- Task -
Retype exactly the lines from the line with "Whenever you're ready, send" to the end of the data, keeping both boundary lines.

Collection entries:
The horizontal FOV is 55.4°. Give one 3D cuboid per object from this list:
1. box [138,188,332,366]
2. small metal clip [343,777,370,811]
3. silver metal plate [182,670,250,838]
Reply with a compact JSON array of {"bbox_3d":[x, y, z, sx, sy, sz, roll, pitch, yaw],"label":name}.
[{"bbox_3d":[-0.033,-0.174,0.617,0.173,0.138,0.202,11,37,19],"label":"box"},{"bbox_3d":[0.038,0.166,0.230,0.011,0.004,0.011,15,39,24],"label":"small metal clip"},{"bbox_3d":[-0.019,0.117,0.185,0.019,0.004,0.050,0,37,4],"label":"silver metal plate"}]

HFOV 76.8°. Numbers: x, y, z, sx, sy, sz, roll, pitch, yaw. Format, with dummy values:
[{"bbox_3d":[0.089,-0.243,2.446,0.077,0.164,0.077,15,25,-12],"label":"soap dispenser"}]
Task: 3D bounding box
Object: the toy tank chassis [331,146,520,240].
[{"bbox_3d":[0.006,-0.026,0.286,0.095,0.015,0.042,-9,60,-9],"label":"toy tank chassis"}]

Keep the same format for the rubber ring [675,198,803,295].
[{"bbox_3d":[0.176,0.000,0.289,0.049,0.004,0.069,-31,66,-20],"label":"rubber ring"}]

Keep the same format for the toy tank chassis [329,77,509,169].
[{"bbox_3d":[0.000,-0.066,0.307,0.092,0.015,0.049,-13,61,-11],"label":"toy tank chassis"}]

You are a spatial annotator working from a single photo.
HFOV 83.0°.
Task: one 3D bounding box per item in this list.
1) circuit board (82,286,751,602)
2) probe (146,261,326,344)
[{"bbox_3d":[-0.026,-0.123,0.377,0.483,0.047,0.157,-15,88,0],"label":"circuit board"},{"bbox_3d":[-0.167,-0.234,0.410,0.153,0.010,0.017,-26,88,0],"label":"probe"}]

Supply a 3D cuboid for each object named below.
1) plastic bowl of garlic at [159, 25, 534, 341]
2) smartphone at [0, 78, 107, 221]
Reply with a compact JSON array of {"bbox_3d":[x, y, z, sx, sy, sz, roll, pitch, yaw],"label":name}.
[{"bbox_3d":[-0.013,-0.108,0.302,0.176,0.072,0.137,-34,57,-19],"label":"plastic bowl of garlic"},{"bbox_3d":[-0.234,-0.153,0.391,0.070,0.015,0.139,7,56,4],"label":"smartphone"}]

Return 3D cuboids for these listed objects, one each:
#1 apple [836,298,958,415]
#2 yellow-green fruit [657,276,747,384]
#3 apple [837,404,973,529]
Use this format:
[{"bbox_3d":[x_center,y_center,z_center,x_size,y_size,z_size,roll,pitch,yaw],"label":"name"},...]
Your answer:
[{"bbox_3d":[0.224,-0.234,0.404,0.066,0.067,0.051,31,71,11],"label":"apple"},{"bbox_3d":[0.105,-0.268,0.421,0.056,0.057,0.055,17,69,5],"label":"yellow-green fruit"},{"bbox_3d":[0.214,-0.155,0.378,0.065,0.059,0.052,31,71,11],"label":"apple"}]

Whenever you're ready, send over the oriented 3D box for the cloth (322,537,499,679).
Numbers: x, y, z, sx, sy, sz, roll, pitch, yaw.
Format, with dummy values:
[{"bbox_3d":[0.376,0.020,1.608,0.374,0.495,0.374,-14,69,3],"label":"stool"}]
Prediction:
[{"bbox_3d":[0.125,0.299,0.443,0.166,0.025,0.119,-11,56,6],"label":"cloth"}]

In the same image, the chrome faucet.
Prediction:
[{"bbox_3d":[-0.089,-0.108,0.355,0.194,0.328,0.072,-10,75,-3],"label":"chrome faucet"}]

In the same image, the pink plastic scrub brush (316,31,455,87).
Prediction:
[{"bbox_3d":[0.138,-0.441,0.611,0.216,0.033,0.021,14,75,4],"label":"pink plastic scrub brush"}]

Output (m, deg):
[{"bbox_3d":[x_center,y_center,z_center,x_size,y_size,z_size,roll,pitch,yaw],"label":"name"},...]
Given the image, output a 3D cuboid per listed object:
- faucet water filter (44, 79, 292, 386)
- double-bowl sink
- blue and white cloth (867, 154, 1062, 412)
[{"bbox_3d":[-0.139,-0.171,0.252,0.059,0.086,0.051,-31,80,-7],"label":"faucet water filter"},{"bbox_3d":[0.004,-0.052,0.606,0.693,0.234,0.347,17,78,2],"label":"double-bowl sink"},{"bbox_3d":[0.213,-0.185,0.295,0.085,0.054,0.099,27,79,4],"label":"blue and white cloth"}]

- Output below -
Whenever you're ready, send over the oriented 3D box for the cloth (322,537,499,679).
Numbers: x, y, z, sx, sy, sz, roll, pitch, yaw.
Format, with dummy values:
[{"bbox_3d":[0.376,0.020,1.608,0.374,0.495,0.374,-14,69,3],"label":"stool"}]
Prediction:
[{"bbox_3d":[0.125,0.299,0.443,0.166,0.025,0.119,-11,56,6],"label":"cloth"}]

In the same image, the chrome faucet.
Prediction:
[{"bbox_3d":[-0.089,-0.108,0.355,0.194,0.328,0.072,-10,75,-3],"label":"chrome faucet"}]

In the same image, the pink plastic scrub brush (316,31,455,87).
Prediction:
[{"bbox_3d":[0.138,-0.441,0.611,0.216,0.033,0.021,14,75,4],"label":"pink plastic scrub brush"}]

Output (m, deg):
[{"bbox_3d":[x_center,y_center,z_center,x_size,y_size,z_size,roll,pitch,yaw],"label":"name"},...]
Given the image, output a 3D cuboid per listed object:
- faucet water filter (44, 79, 292, 386)
- double-bowl sink
- blue and white cloth (867, 154, 1062, 412)
[{"bbox_3d":[-0.139,-0.171,0.252,0.059,0.086,0.051,-31,80,-7],"label":"faucet water filter"},{"bbox_3d":[0.004,-0.052,0.606,0.693,0.234,0.347,17,78,2],"label":"double-bowl sink"},{"bbox_3d":[0.213,-0.185,0.295,0.085,0.054,0.099,27,79,4],"label":"blue and white cloth"}]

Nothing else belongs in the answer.